**WHAT TO WORK ON:**
All of the entries should be written out again exactly.

:::::

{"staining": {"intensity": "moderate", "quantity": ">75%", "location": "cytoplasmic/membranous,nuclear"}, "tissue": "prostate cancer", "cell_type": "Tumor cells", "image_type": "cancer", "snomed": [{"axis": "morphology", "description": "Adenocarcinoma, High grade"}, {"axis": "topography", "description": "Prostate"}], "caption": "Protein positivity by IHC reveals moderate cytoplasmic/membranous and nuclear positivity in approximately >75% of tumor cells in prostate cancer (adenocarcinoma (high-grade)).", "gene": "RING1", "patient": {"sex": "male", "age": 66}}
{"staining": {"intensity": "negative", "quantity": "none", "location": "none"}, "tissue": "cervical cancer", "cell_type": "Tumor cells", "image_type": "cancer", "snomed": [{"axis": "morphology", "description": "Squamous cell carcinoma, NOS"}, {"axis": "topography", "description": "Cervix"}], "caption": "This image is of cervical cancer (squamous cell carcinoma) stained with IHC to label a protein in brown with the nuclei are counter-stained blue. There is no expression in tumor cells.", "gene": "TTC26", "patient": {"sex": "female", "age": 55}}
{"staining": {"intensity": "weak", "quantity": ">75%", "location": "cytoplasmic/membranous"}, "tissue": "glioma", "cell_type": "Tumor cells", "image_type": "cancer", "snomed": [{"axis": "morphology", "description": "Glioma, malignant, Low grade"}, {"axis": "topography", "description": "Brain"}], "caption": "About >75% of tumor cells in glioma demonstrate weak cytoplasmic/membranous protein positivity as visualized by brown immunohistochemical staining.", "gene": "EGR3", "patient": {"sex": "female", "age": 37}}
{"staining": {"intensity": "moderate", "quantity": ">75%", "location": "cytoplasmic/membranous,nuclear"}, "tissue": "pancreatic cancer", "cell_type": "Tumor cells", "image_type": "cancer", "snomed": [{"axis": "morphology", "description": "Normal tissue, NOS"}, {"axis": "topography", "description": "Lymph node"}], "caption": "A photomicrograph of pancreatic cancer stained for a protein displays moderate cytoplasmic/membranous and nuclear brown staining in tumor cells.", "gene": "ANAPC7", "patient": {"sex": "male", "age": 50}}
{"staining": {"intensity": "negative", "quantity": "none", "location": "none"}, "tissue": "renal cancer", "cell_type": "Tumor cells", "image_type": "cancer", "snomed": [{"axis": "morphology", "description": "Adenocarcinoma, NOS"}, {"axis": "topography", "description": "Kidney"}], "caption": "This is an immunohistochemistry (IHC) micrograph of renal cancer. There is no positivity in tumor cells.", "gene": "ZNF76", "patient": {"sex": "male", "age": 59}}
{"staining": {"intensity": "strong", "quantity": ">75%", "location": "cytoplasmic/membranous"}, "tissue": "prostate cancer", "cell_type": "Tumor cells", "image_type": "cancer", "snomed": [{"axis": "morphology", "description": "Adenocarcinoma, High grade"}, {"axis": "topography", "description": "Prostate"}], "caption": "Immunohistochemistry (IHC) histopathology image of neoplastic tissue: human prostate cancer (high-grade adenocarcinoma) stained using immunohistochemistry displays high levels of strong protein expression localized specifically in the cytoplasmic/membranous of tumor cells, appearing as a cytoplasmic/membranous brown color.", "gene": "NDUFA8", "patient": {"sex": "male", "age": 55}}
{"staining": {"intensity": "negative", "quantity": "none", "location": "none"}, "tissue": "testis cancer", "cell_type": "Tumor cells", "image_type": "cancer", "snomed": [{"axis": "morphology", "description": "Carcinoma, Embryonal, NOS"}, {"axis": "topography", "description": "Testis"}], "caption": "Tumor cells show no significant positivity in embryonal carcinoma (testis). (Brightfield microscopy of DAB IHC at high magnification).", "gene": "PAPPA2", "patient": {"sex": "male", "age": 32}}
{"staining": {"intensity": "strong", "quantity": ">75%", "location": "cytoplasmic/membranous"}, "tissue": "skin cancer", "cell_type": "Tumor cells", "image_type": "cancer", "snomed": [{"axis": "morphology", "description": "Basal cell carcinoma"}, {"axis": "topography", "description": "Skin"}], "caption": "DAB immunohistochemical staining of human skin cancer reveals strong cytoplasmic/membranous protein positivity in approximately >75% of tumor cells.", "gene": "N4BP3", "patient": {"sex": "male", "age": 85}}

:::::

**REPLY TO THE TASK:**
{"staining": {"intensity": "moderate", "quantity": ">75%", "location": "cytoplasmic/membranous,nuclear"}, "tissue": "prostate cancer", "cell_type": "Tumor cells", "image_type": "cancer", "snomed": [{"axis": "morphology", "description": "Adenocarcinoma, High grade"}, {"axis": "topography", "description": "Prostate"}], "caption": "Protein positivity by IHC reveals moderate cytoplasmic/membranous and nuclear positivity in approximately >75% of tumor cells in prostate cancer (adenocarcinoma (high-grade)).", "gene": "RING1", "patient": {"sex": "male", "age": 66}}
{"staining": {"intensity": "negative", "quantity": "none", "location": "none"}, "tissue": "cervical cancer", "cell_type": "Tumor cells", "image_type": "cancer", "snomed": [{"axis": "morphology", "description": "Squamous cell carcinoma, NOS"}, {"axis": "topography", "description": "Cervix"}], "caption": "This image is of cervical cancer (squamous cell carcinoma) stained with IHC to label a protein in brown with the nuclei are counter-stained blue. There is no expression in tumor cells.", "gene": "TTC26", "patient": {"sex": "female", "age": 55}}
{"staining": {"intensity": "weak", "quantity": ">75%", "location": "cytoplasmic/membranous"}, "tissue": "glioma", "cell_type": "Tumor cells", "image_type": "cancer", "snomed": [{"axis": "morphology", "description": "Glioma, malignant, Low grade"}, {"axis": "topography", "description": "Brain"}], "caption": "About >75% of tumor cells in glioma demonstrate weak cytoplasmic/membranous protein positivity as visualized by brown immunohistochemical staining.", "gene": "EGR3", "patient": {"sex": "female", "age": 37}}
{"staining": {"intensity": "moderate", "quantity": ">75%", "location": "cytoplasmic/membranous,nuclear"}, "tissue": "pancreatic cancer", "cell_type": "Tumor cells", "image_type": "cancer", "snomed": [{"axis": "morphology", "description": "Normal tissue, NOS"}, {"axis": "topography", "description": "Lymph node"}], "caption": "A photomicrograph of pancreatic cancer stained for a protein displays moderate cytoplasmic/membranous and nuclear brown staining in tumor cells.", "gene": "ANAPC7", "patient": {"sex": "male", "age": 50}}
{"staining": {"intensity": "negative", "quantity": "none", "location": "none"}, "tissue": "renal cancer", "cell_type": "Tumor cells", "image_type": "cancer", "snomed": [{"axis": "morphology", "description": "Adenocarcinoma, NOS"}, {"axis": "topography", "description": "Kidney"}], "caption": "This is an immunohistochemistry (IHC) micrograph of renal cancer. There is no positivity in tumor cells.", "gene": "ZNF76", "patient": {"sex": "male", "age": 59}}
{"staining": {"intensity": "strong", "quantity": ">75%", "location": "cytoplasmic/membranous"}, "tissue": "prostate cancer", "cell_type": "Tumor cells", "image_type": "cancer", "snomed": [{"axis": "morphology", "description": "Adenocarcinoma, High grade"}, {"axis": "topography", "description": "Prostate"}], "caption": "Immunohistochemistry (IHC) histopathology image of neoplastic tissue: human prostate cancer (high-grade adenocarcinoma) stained using immunohistochemistry displays high levels of strong protein expression localized specifically in the cytoplasmic/membranous of tumor cells, appearing as a cytoplasmic/membranous brown color.", "gene": "NDUFA8", "patient": {"sex": "male", "age": 55}}
{"staining": {"intensity": "negative", "quantity": "none", "location": "none"}, "tissue": "testis cancer", "cell_type": "Tumor cells", "image_type": "cancer", "snomed": [{"axis": "morphology", "description": "Carcinoma, Embryonal, NOS"}, {"axis": "topography", "description": "Testis"}], "caption": "Tumor cells show no significant positivity in embryonal carcinoma (testis). (Brightfield microscopy of DAB IHC at high magnification).", "gene": "PAPPA2", "patient": {"sex": "male", "age": 32}}
{"staining": {"intensity": "strong", "quantity": ">75%", "location": "cytoplasmic/membranous"}, "tissue": "skin cancer", "cell_type": "Tumor cells", "image_type": "cancer", "snomed": [{"axis": "morphology", "description": "Basal cell carcinoma"}, {"axis": "topography", "description": "Skin"}], "caption": "DAB immunohistochemical staining of human skin cancer reveals strong cytoplasmic/membranous protein positivity in approximately >75% of tumor cells.", "gene": "N4BP3", "patient": {"sex": "male", "age": 85}}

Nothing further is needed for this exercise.